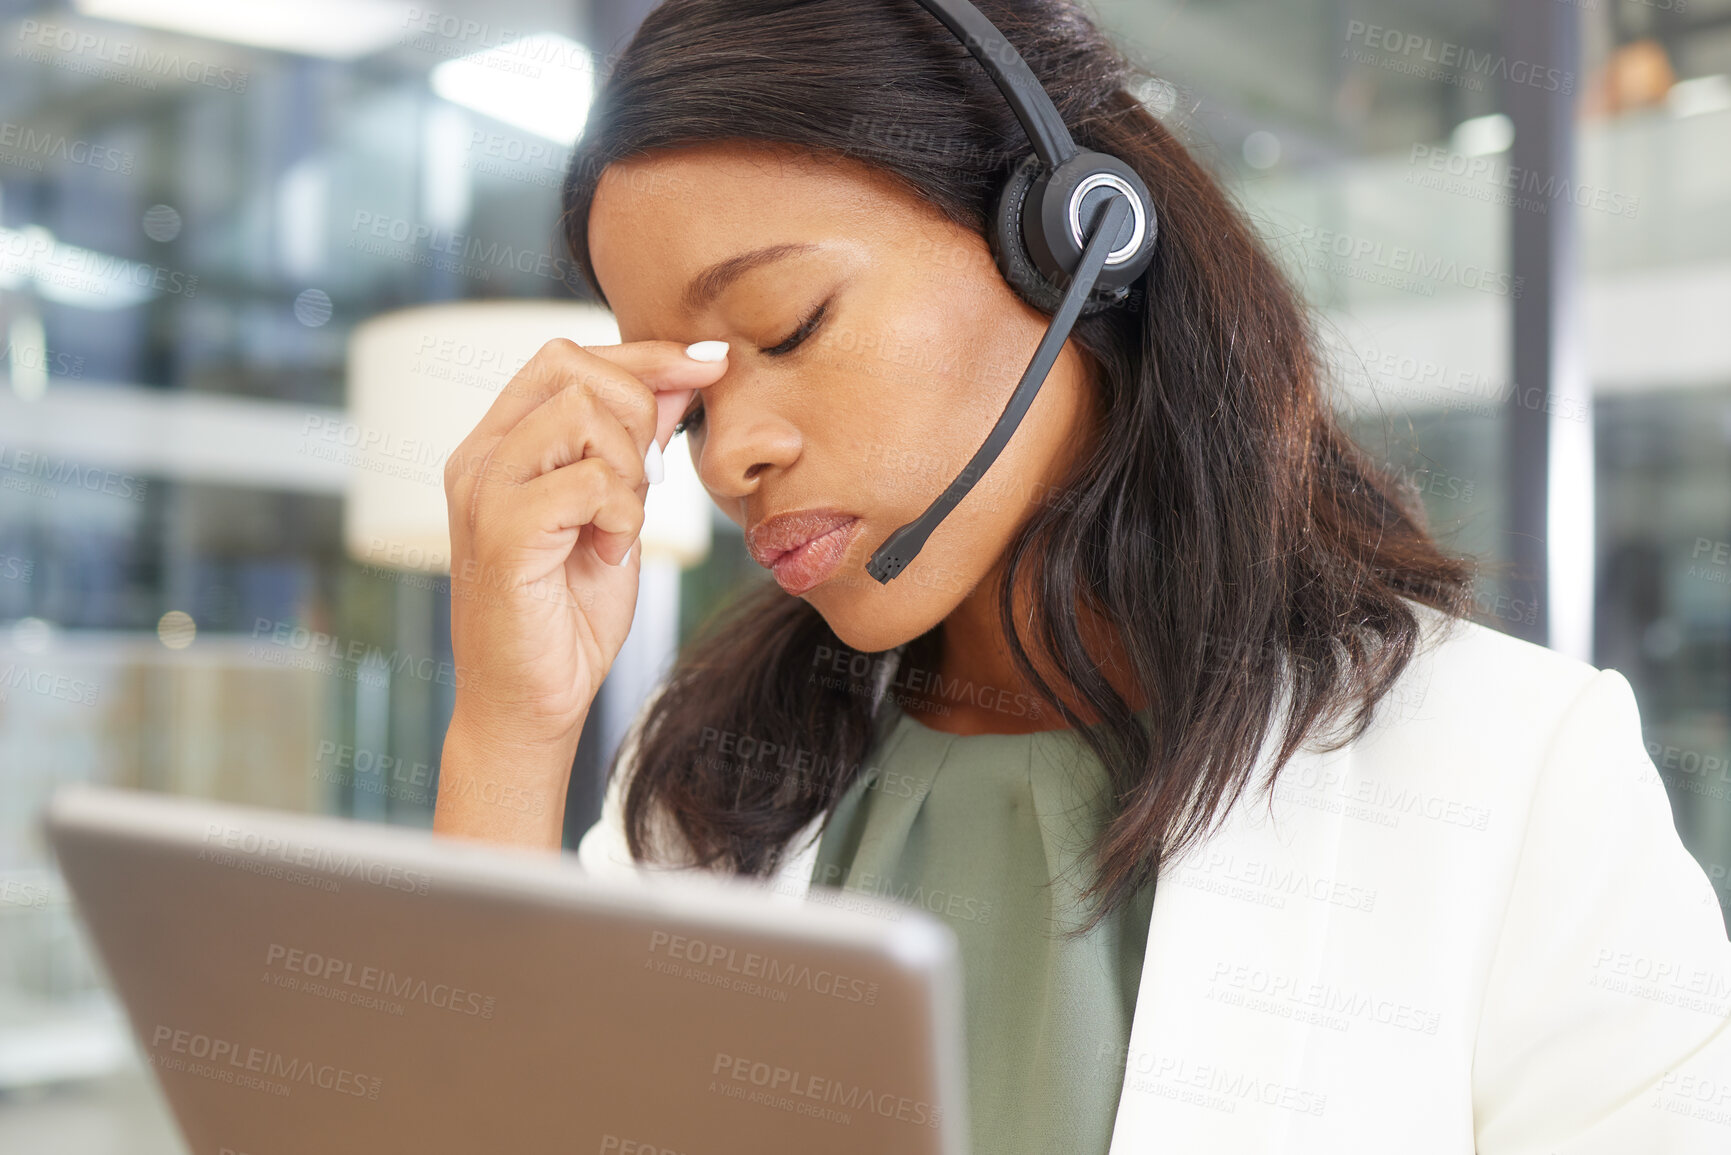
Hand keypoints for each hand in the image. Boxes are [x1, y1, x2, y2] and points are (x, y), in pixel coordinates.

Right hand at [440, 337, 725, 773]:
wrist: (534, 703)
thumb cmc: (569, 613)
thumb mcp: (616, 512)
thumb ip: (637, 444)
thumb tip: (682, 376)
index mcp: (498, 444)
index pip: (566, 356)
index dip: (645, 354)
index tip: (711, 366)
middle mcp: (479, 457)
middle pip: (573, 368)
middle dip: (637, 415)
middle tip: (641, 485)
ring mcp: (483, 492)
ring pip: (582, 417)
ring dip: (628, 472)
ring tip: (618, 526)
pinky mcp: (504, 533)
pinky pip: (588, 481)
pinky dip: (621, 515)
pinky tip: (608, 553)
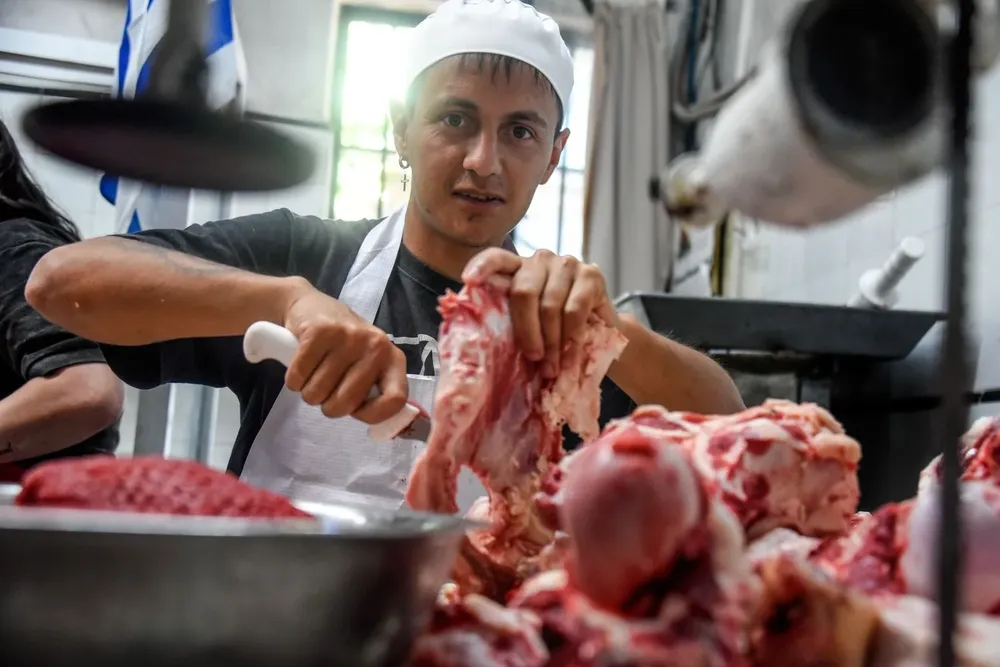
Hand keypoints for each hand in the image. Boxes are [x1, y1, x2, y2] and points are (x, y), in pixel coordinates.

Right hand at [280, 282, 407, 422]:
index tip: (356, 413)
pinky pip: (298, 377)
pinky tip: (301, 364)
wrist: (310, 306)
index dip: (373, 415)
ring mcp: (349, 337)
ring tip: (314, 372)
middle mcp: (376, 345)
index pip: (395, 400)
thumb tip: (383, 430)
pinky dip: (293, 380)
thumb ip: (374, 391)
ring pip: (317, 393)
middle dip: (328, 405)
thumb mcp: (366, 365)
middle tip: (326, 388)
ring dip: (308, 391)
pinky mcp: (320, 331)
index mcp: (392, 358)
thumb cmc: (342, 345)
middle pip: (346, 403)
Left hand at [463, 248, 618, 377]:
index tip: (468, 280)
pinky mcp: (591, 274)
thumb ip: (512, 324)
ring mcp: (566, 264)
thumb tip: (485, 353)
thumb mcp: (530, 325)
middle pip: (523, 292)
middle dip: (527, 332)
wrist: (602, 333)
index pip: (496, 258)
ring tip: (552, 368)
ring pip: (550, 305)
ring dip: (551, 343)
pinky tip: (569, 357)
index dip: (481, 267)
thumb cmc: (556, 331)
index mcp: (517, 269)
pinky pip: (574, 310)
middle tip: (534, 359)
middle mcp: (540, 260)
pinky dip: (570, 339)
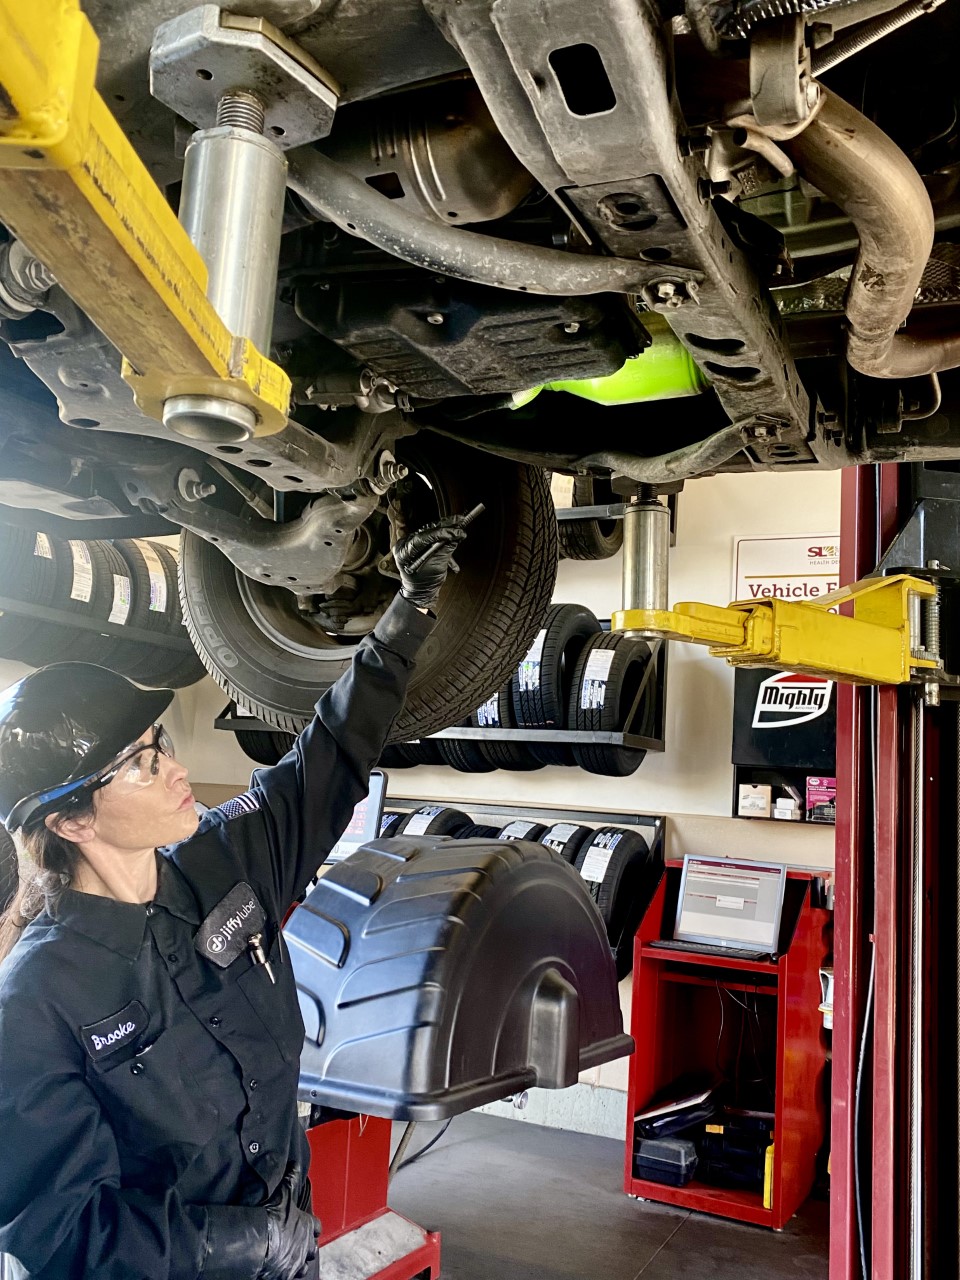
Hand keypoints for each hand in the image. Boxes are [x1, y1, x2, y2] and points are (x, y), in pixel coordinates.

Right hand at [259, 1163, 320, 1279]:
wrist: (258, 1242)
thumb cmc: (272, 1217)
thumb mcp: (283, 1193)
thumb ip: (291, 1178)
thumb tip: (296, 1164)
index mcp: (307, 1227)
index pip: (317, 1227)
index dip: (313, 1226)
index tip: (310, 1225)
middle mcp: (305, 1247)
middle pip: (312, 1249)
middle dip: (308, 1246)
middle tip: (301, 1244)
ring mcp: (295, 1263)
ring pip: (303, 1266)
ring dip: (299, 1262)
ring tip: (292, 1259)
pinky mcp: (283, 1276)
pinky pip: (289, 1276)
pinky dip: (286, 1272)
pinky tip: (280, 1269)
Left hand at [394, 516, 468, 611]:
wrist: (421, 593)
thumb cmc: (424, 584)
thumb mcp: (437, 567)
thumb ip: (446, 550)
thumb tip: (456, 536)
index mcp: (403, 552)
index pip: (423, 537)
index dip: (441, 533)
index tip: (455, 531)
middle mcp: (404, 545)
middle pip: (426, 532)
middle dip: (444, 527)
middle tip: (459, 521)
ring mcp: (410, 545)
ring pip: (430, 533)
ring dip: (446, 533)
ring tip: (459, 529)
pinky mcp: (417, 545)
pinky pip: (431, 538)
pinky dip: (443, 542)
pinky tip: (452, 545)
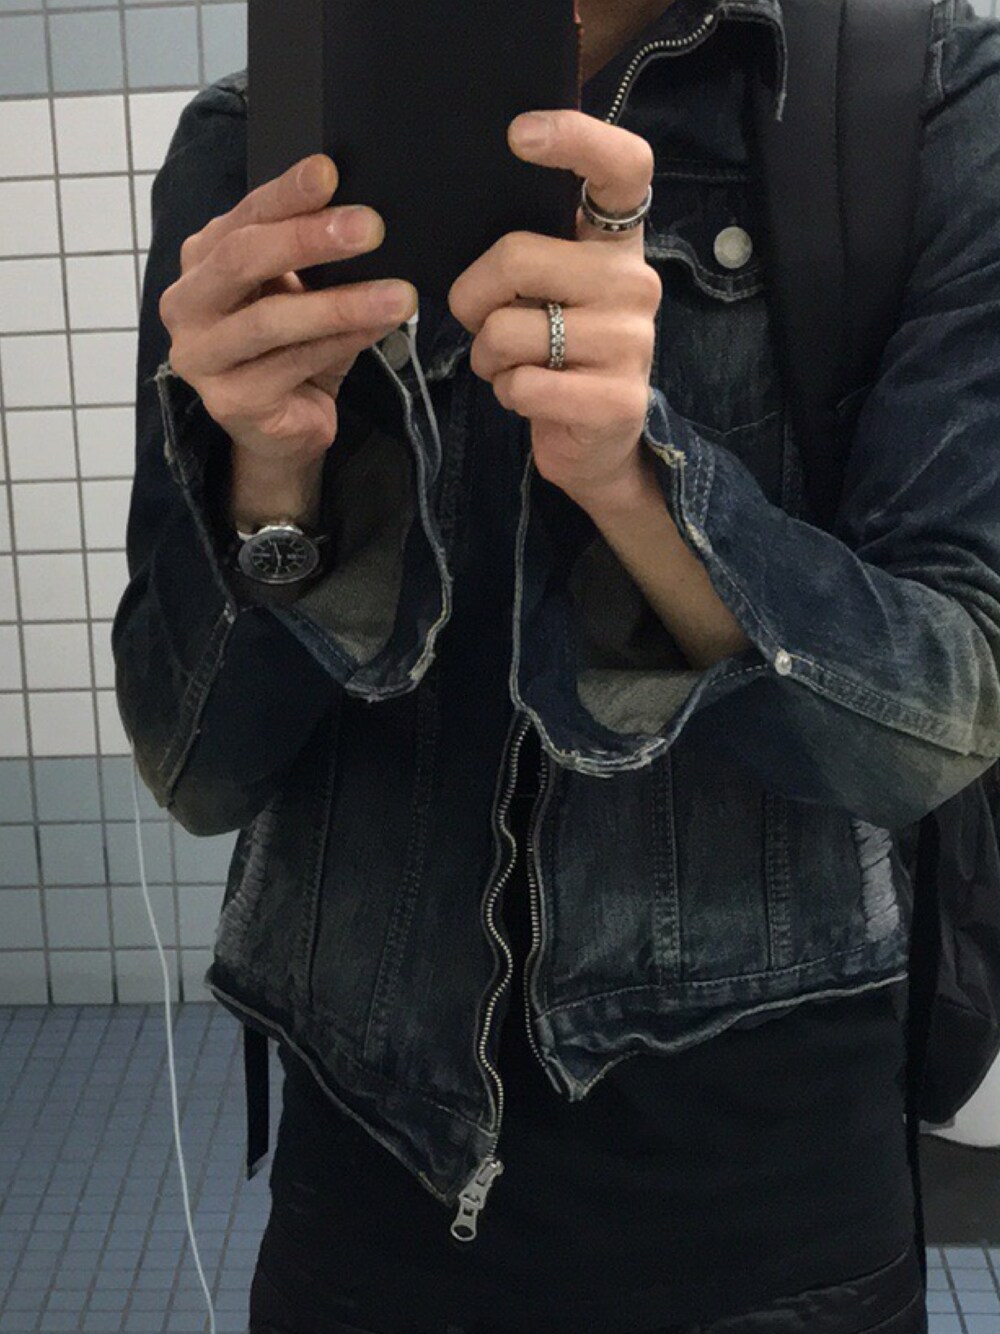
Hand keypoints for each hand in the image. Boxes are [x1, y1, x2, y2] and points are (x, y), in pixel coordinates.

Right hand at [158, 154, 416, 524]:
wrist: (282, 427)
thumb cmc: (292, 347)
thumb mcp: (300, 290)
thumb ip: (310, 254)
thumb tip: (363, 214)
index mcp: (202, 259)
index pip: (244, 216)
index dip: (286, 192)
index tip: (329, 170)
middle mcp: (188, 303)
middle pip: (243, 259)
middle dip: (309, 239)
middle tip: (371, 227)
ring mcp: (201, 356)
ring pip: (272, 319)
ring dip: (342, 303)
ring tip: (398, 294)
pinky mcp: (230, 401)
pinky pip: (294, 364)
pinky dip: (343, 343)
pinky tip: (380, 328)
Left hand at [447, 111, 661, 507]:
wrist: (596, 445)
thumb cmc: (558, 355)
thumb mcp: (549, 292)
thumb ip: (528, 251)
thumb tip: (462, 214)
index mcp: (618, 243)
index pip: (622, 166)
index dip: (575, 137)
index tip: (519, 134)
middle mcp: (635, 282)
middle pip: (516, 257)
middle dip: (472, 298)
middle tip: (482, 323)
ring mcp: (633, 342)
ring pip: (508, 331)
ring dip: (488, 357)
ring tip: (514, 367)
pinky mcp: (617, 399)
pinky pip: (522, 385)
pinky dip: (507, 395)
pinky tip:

▬▬▬▬▬▬▬▬▬▬

Each line above that includes the word "Right" is to be copied.

### [Solution below]
Right hand at [440, 337, 725, 773]:
Right hand at [280, 282, 407, 422]:
Right hand at [259, 1163, 320, 1279]:
Right hand at [158, 154, 416, 524]:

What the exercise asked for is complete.